Maybe some new technique will change that, but it's not guaranteed. At this point I think we can safely surmise that scaling isn't the answer.

mistersquid an hour ago | parent | prev [-]

> before LLMs I definitely thought coding would be the last thing to go.

While LLMs do still struggle to produce high quality code as a function of prompt quality and available training data, many human software developers are surprised that LLMs (software) can generate quality software at all.

I wonder to what extent this surprise is because people tend to think very deeply when writing software and assume thinking and "reasoning" are what produce quality software.
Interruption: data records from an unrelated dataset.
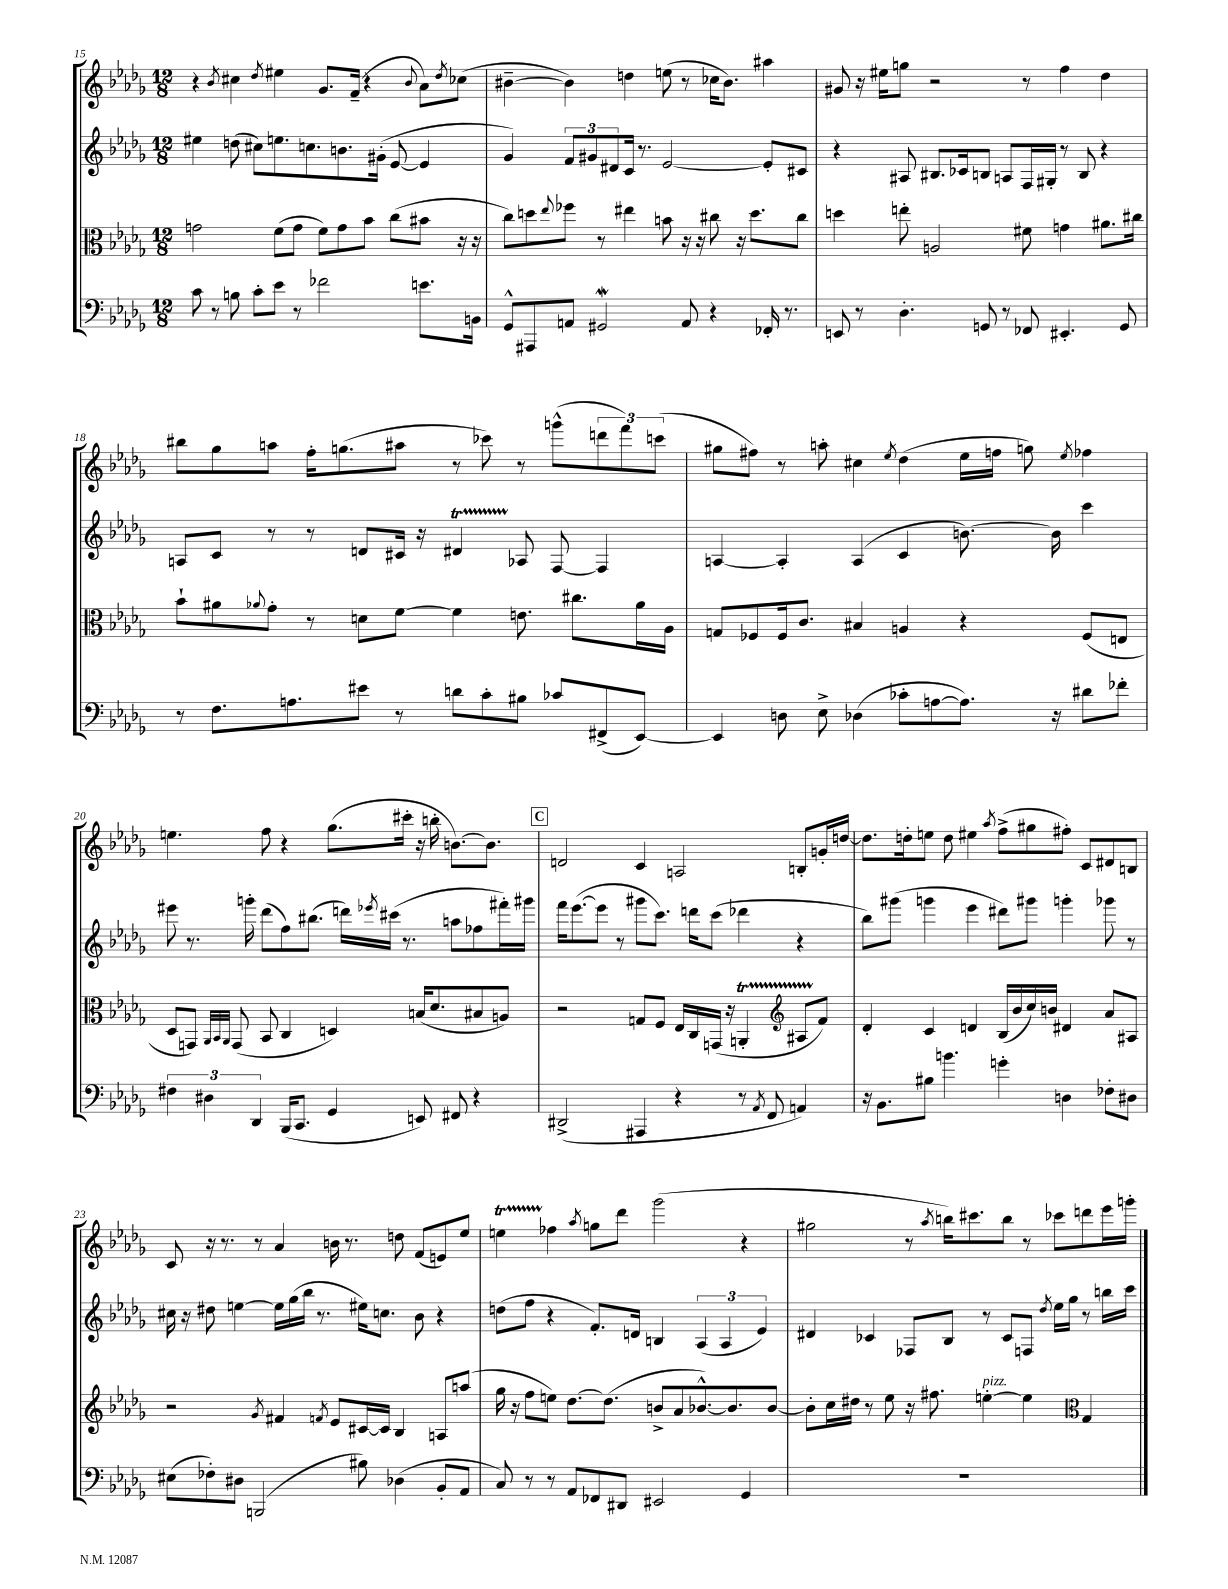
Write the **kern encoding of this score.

**kern	**kern	**kern	**kern
*staff4	*staff3	*staff2	*staff1
*clefF4	*clefC3	*clefG2	*clefG2
*k[b-e-a-d-g-]	*k[b-e-a-d-g-]	*k[b-e-a-d-g-]	*k[b-e-a-d-g-]
*M12/8	*M12/8	*M12/8	*M12/8
8c	2g	4ee#	4r
8r	.	.	.
.	.	.	8qb-
8B	.	(8dd	4cc#
8c'	.	8cc#)	.
.	.	.	8qdd-
8e-	(8f	8.ee	4ee#
8r	8g	.	.
.	.	8.cc	.
2f-	8f)	.	8.g-
.	8g	8.b	.
.	.	.	(16f~
.	8b-	.	4r
.	.	(16g#'	.
.	(8cc	[8e-	.
.	.	.	8qqb-
8.e	8b#	4e-]	8a-)
.	.	.	8qdd-
.	16r	.	(8cc-
16BB	16r	.	.
=	=	=	=
8GG-^^	8cc)	4g-)	[4b#~
8AAA#	8dd	.	.
.	8qqee-	.	.
8AA	8ff-	12f	4b#])
.	.	12g#	.
2GG#	8r	.	.
.	.	12d#	.
.	4ee#	16c	4dd
.	.	8.r	.
.	8b	[2e-	(8ee
8AA	16r	.	8r
.	16r	.	.
4r	8cc#	.	16cc-
.	.	.	8.b#)
.	16r	.	.
.	8.dd	.	.
16FF-'	.	8e-']	4aa#
8.r	.	.	.
.	8cc#	8c#	.
=	=	=	=
8EE	4dd	4r	8g#
8r	.	.	16r
.	.	.	16ee#
4.D-'	8ee'	8A#	8gg
.	2A	8.B#	2r
.	.	16c-	.
8GG	.	8B	.
8r	.	8A	.
8FF-	8f#	16F	8r
.	.	16G#'	.
4.EE#'	4g	8r	4ff
.	.	8B	.
.	8.a#	4r	4dd-
8GG	.	.	.
.	16cc#	.	.
=	=	=	=
8r	8b-`	8A	8bb#
8.F	8a#	8c	8gg-
.	8qqa-	.	.
.	8g-'	8r	8aa
8.A	.	.	.
.	8r	8r	16ff'
.	.	.	(8.gg
8e#	8d	8d	.
8r	[8f	16c#	8aa#
.	.	16r	.
8d	4f]	4d#	8r
8c'	.	.	8ccc-)
8B#	8.e	8A-	8r
8c-	.	[8F	(8ggg^^
.	8.cc#	.	.
(8FF#^	.	4F]	12ddd
.	.	.	12fff)
[8EE-)	16a-	.	.
.	.	.	(12ccc
.	16A-	.	.
=	=	=	=
4EE-]	8G	[4A	8gg#
.	8F-	.	8ff#)
8D	16F-	4A']	8r
.	8.c	.	.
8E-^	.	.	8aa'
(4D-	4B#	(4A	4cc#
.	.	.	8qee-
8c-'	4A	4c	(4dd-
[8A	.	.	.
8.A])	4r	[8.b)	16ee-
.	.	.	16ff
.	.	.	8gg)
16r	.	16b]	.
.	.	.	8qee-
8d#	(8F-	4ccc	4ff-
8f-'	8E	.	.
=	=	=	=
6F#	8D-	8eee#	4.ee
.	8GG)	8.r	.
6D#	.	.	.
.	32qqAA-	.	.
.	32qqBB-	.	.
.	32qqAA-	.	.
.	(8GG	.	.
.	.	16ggg'	.
6DD-	.	.	.
.	8BB-	(8ddd-	8ff
(16BBB-	4C	8ff)	4r
8.CC	.	.	.
.	.	(8.bb#	.
4GG-	4D)	.	(8.gg-
.	.	16ddd)	.
.	.	8qeee-	.
.	.	(16ccc#	.
.	.	8.r	16ccc#'
8EE)	(16B	.	16r
.	8.d-	.	16bb'
8FF#	.	8aa	[8.b)
4r	8B#	8ff-	.
.	.	.	8.b]
.	8A)	16fff#')	.
.	.	16ggg#	.
=	=	=	=
(2DD#^	2r	16fff	2d
.	.	([8.eee-	.
.	.	8eee-]	.
.	.	8r	.
4AAA#	8G	8ggg#	4c
.	8F	8.ccc)	.
4r	16E-	.	2A
.	16C	16ddd	.
.	(16GG	(8ccc	.
.	16r	.	.
8r	4AA'	4ddd-	.
8qAA-	.	.	.
8FF	.	.	.
*	*clefG2	*	*
4AA)	8A#	4r	8B'
.	8f)	.	16g'
.	.	.	[16dd
=	=	=	=
16r	4d-'	8bb-)	8.dd]
8.BB-	.	.	.
.	.	(8ggg#	.
.	.	.	16dd'
8B#	4c	4ggg	8ee
4.b	.	.	8dd
.	4d	4eee-	4ee#
.	.	.	8qaa-
4g'	(16B-	8ddd#)	(8ff^
.	16b-	.	.
.	16cc)	8ggg#	8gg#
.	16b	.	.
4D	4d#	4ggg'	8ff#')
.	.	.	8c
8F-'	8a-	8ggg-	8d#
8D#	8A#	8r	8B
=	=	=	=
(8E#	2r	16cc#	8c
.	.	16r	.
8F-')	.	8dd#	16r
.	.	.	8.r
8D#	.	[4ee	.
(2BBB	.	.	8r
.	8qg-	.	.
.	4f#	16ee]	4a-
.	.	(16gg-	.
.	.	16bb-	.
.	.	8.r	.
.	8qf	.	.
.	8e-	.	16b
.	.	.	8.r
8B#)	[16c#	16ee#)	.
.	16c#]	8.cc	.
(4D-	4B-	.	8dd
.	.	8b-	(8f
8BB-'	8A	4r	8e)
8AA-	(8aa	.	8ee-
=	=	=	=
8C)	16gg-	(8dd	4ee
.	16r	.	.
8r	8ff	8ff	.
8r	8ee)	4r	4ff-
8AA-	[8.dd-	.	.
.	.	.	8qaa-
8FF-	.	8.f')	8gg
.	(8.dd-]	.	.
8DD#	.	.	8ddd-
.	.	16d	.
2EE#	8b^	4B	(2ggg-
.	8a-	.	.
.	[8.b-^^)	(6A-	.
.	.	6A-	.
.	8.b-]	.	.
4GG-	.	.	4r
.	.	6e-)	.
.	[8b-	.	.
=	=	=	=
1.r	8b-']	4d#	2gg#
.	16cc	.	.
.	16dd#	.	.
.	8r	4c-	.
.	8ee-	.	.
.	16r	8F-	8r
.	8.ff#	.	.
.	.	.	8qaa-
.	.	8B-	16bb)
.	.	.	8.ccc#
.	[4ee'	8r	.
.	.	8c-	8bb
.	4ee]	8F	8r
.	.	8qdd-	.
.	.	16ee-	8ccc-
.	.	16gg-	.
*	*clefC3	*	*
.	4G-	8r	8ddd
.	.	16bb	16eee-
.	.	16ccc	16ggg'
==	==	==	==
*-	*-	*-	*-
What if the experience of "thinking" and "reasoning" are epiphenomena of the physical statistical models present in the connections of our brains?

This is an unsolved and ancient philosophical problem (i.e. the problem of duality) of whether consciousness and free will affect the physical world. If we live in a materialist universe where matter and the laws of physics are unaffected by consciousness then "thinking", "reasoning", and "free will" are purely subjective. In such a view, subjective experience attends material changes in the world but does not affect the material world.

Software developers surprised by the capabilities of software (LLMs) to write software might not be so surprised if they understood consciousness as an epiphenomenon of materiality. Just as words do not cause diaphragms to compress lungs to move air past vocal cords and propagate air vibrations, perhaps the thoughts that attend action (including the production of words) are not the motive force of those actions.